Antarctic krill promotes CO2 uptake by plankton through iron fertilisation

Iron is very rare in the upper layers of the world´s oceans, where photosynthesis is possible and therefore biological activity and concentration of living biomass is highest, making the mineral a growth-limiting nutrient in 40 percent of the world’s oceans, including the Southern Ocean around Antarctica.

It is why geoengineering minds have suggested ocean iron feritilisation may be effective to spur plankton growth and thereby increase CO2 uptake. Around Antarctica, it turns out, nature already does that for us.
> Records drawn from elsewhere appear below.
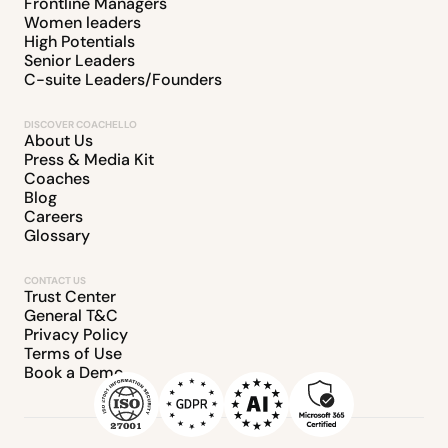
Frontline Managers
Women leaders
High Potentials
Senior Leaders
C-suite Leaders/Founders
DISCOVER COACHELLO
About Us
Press & Media Kit
Coaches
Blog
Careers
Glossary
CONTACT US
Trust Center
General T&C
Privacy Policy
Terms of Use
Book a Demo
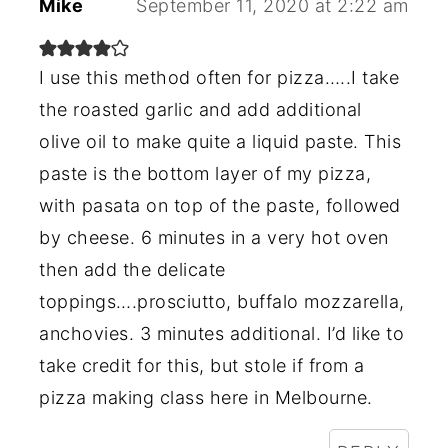
Mike
September 11, 2020 at 2:22 am
I use this method often for pizza…..I take
the roasted garlic and add additional
olive oil to make quite a liquid paste. This
paste is the bottom layer of my pizza,
with pasata on top of the paste, followed
by cheese. 6 minutes in a very hot oven
then add the delicate
toppings….prosciutto, buffalo mozzarella,
anchovies. 3 minutes additional. I’d like to
take credit for this, but stole if from a
pizza making class here in Melbourne.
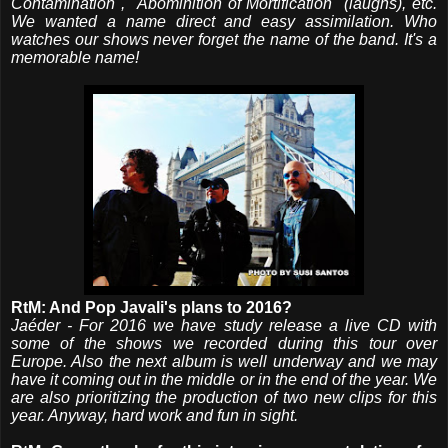
Contamination", "Abominition of Mortification" (laughs), etc.
We wanted a name direct and easy assimilation. Who
watches our shows never forget the name of the band. It's a
memorable name!
RtM: And Pop Javali's plans to 2016?
Jaéder - For 2016 we have study release a live CD with
some of the shows we recorded during this tour over
Europe. Also the next album is well underway and we may
have it coming out in the middle or in the end of the year. We
are also prioritizing the production of two new clips for this
year. Anyway, hard work and fun in sight.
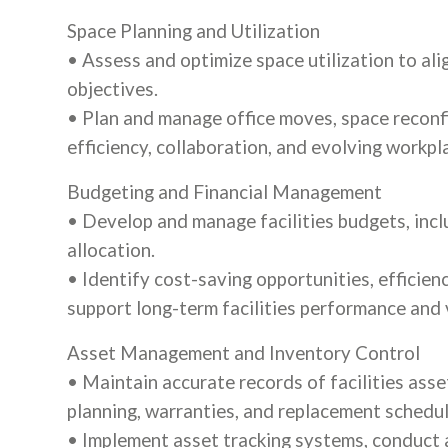
Space Planning and Utilization
• Assess and optimize space utilization to al
objectives.
• Plan and manage office moves, space reconfi
efficiency, collaboration, and evolving workp
Budgeting and Financial Management
• Develop and manage facilities budgets, incl
allocation.
• Identify cost-saving opportunities, efficie
support long-term facilities performance and 
Asset Management and Inventory Control
• Maintain accurate records of facilities asse
planning, warranties, and replacement schedul
• Implement asset tracking systems, conduct 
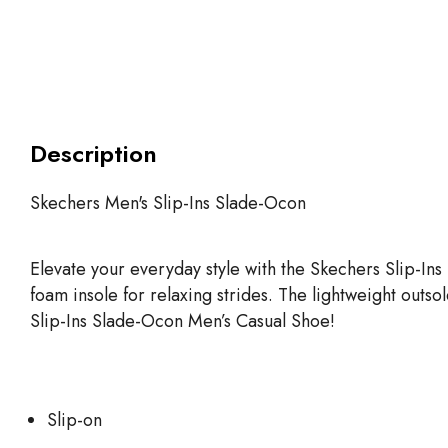
Description
Skechers Men's Slip-Ins Slade-Ocon
Elevate your everyday style with the Skechers Slip-I
foam insole for relaxing strides. The lightweight outso
Slip-Ins Slade-Ocon Men’s Casual Shoe!
Slip-on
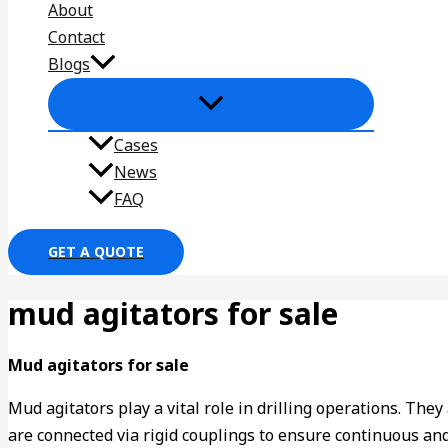
About
Contact
Blogs
Cases
News
FAQ
GET A QUOTE
mud agitators for sale
Mud agitators for sale
Mud agitators play a vital role in drilling operations. The
are connected via rigid couplings to ensure continuous and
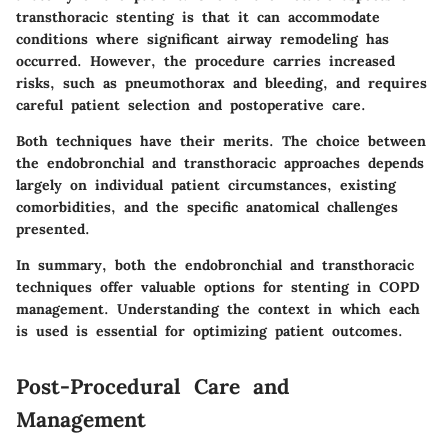
transthoracic stenting is that it can accommodate
conditions where significant airway remodeling has
occurred. However, the procedure carries increased
risks, such as pneumothorax and bleeding, and requires
careful patient selection and postoperative care.
Both techniques have their merits. The choice between
the endobronchial and transthoracic approaches depends
largely on individual patient circumstances, existing
comorbidities, and the specific anatomical challenges
presented.
In summary, both the endobronchial and transthoracic
techniques offer valuable options for stenting in COPD
management. Understanding the context in which each
is used is essential for optimizing patient outcomes.
Post-Procedural Care and
Management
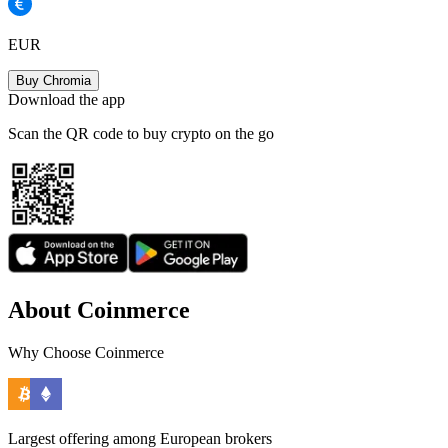
EUR
Buy Chromia
Download the app
Scan the QR code to buy crypto on the go
About Coinmerce
Why Choose Coinmerce
Largest offering among European brokers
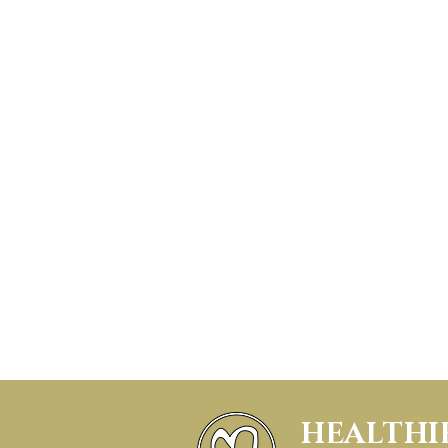
HEALTHI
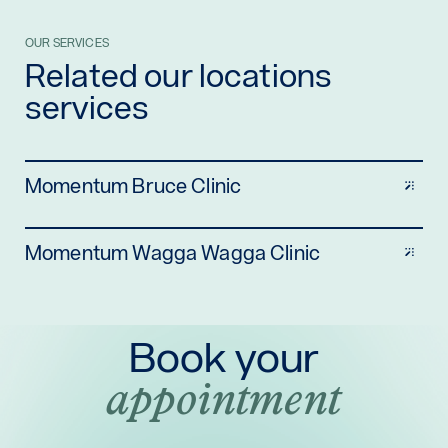
OUR SERVICES
Related our locations
services
Momentum Bruce Clinic
Momentum Wagga Wagga Clinic
Book your
appointment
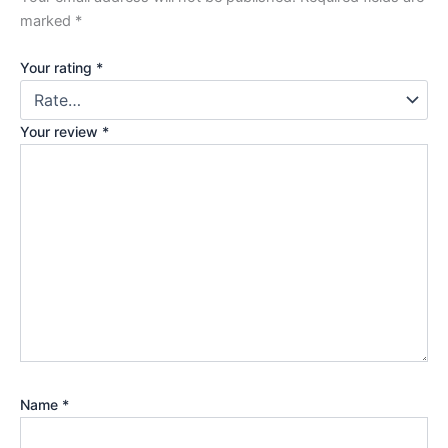
marked
*
Your rating
*
Your review
*
Name
*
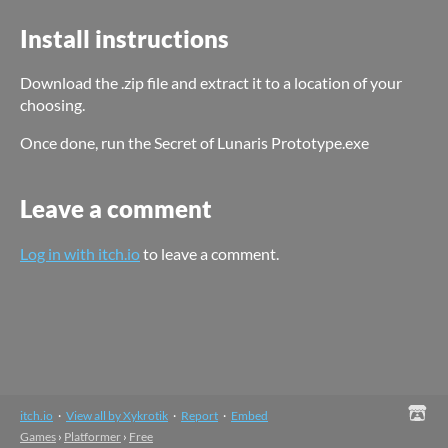
Install instructions
Download the .zip file and extract it to a location of your
choosing.
Once done, run the Secret of Lunaris Prototype.exe
Leave a comment
Log in with itch.io
to leave a comment.
itch.io
·
View all by Xykrotik
·
Report
·
Embed
Games
›
Platformer
›
Free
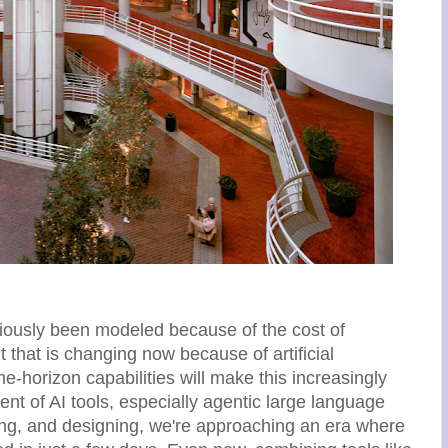
viously been modeled because of the cost of
 that is changing now because of artificial
me-horizon capabilities will make this increasingly
nt of AI tools, especially agentic large language
ng, and designing, we're approaching an era where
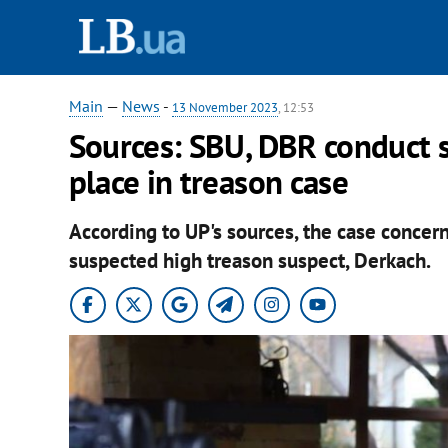
Main
—
News
-
13 November 2023
, 12:53
Sources: SBU, DBR conduct 
place in treason case
According to UP's sources, the case concer
suspected high treason suspect, Derkach.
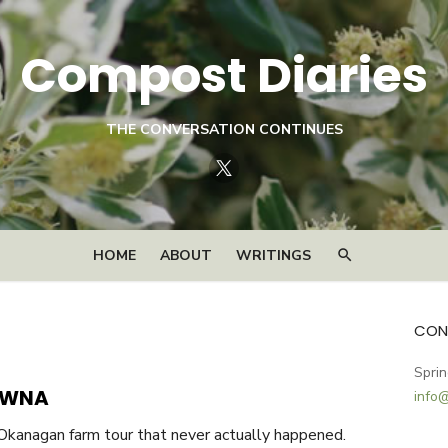
Compost Diaries
THE CONVERSATION CONTINUES
Twitter
HOME
ABOUT
WRITINGS
CON
Sprin
OWNA
info
 Okanagan farm tour that never actually happened.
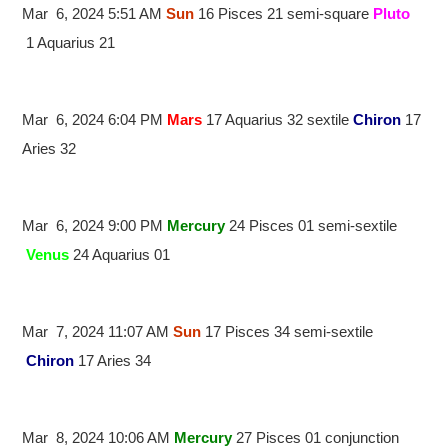
Mar 6, 2024 5:51 AM
Sun
16 Pisces 21 semi-square
Pluto
1 Aquarius 21
Mar 6, 2024 6:04 PM
Mars
17 Aquarius 32 sextile
Chiron
17
Aries 32
Mar 6, 2024 9:00 PM
Mercury
24 Pisces 01 semi-sextile
Venus
24 Aquarius 01
Mar 7, 2024 11:07 AM
Sun
17 Pisces 34 semi-sextile
Chiron
17 Aries 34
Mar 8, 2024 10:06 AM
Mercury
27 Pisces 01 conjunction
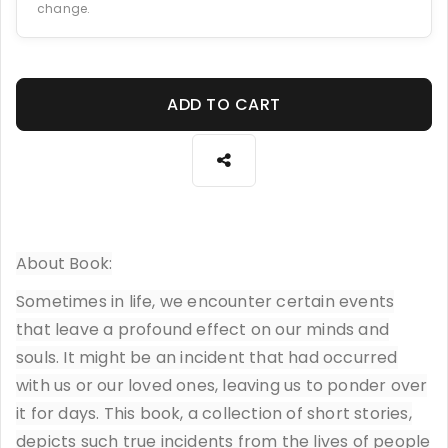
change.
ADD TO CART
About Book:
Sometimes in life, we encounter certain events
that leave a profound effect on our minds and
souls. It might be an incident that had occurred
with us or our loved ones, leaving us to ponder over
it for days. This book, a collection of short stories,
depicts such true incidents from the lives of people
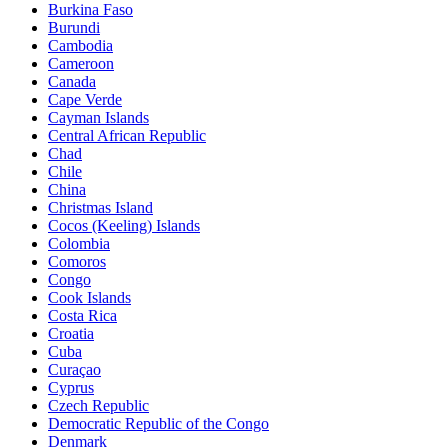
Burkina Faso
Burundi
Cambodia
Cameroon
Canada
Cape Verde
Cayman Islands
Central African Republic
Chad
Chile
China
Christmas Island
Cocos (Keeling) Islands
Colombia
Comoros
Congo
Cook Islands
Costa Rica
Croatia
Cuba
Curaçao
Cyprus
Czech Republic
Democratic Republic of the Congo
Denmark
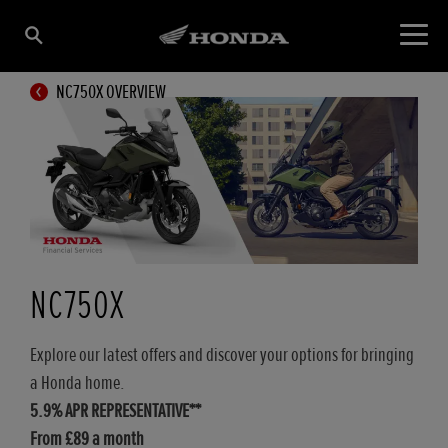
NC750X OVERVIEW
NC750X
Explore our latest offers and discover your options for bringing
a Honda home.
5.9% APR REPRESENTATIVE**
From £89 a month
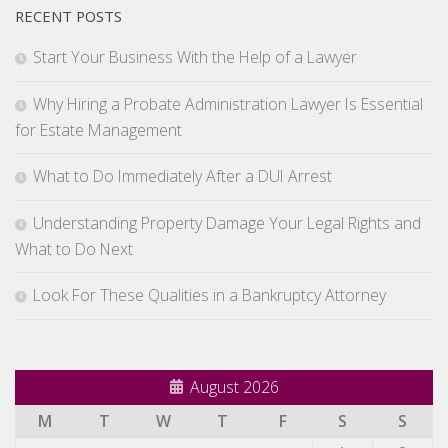
RECENT POSTS
Start Your Business With the Help of a Lawyer
Why Hiring a Probate Administration Lawyer Is Essential
for Estate Management
What to Do Immediately After a DUI Arrest
Understanding Property Damage Your Legal Rights and
What to Do Next
Look For These Qualities in a Bankruptcy Attorney
August 2026
M
T
W
T
F
S
S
An international research group led by Kathrin Schmidt of the British Antarctic Survey [that we still owe a big thank you for accidently discovering the Antarctic ozone hole in 1985 – without Montreal we would have been toast by now] have researched Antarctic krill behaviour and found [publication in Limnology and Oceanography] the shrimp-like crustaceans have a different dining habit than previously assumed.

Ocean iron recycling

Indeed they do feed on phytoplankton in the upper layers of the water column, but year-round a big portion [an estimated 20 percent] of the krill population descends up to 2 kilometers to reach the ocean floor and – this was discovered by examining stomach content of krill at the ocean surface – feed on copepods [a much tinier type of crustacean] and ocean sediments, rich in iron.

‘Bio-geoengineering’

As the krill swims back up, it behaves like a tiny bio-geoengineer, refertilising the ocean ecosystem with iron – and allowing a bloom in phytoplankton that not only the krill and the many krill eaters depend on, but that may also be ‘beneficial’ to the world’s climate, as plankton growth is one of the most important mechanisms for CO2 uptake and – as long as there is some sort of deep sea sedimentation – structural CO2 storage as well.

Accelerating CO2 rise

Unfortunately the new findings are no good news. If krill is that important for the natural CO2 balance, the witnessed decline in krill populations is yet another disturbance of our planet’s carbon cycle, with increased emissions and decreased sequestration both adding up to rising atmospheric CO2 concentrations.

It is no longer just our fossil fuel consumption and last year’s associated record-breaking CO2 emissions – it may also be the Amazon drought as a positive climate feedback and indeed the krill decline that is co-responsible for the acceleration in the CO2 concentration rise – that according to NOAA reached +2.6 ppm in 2010.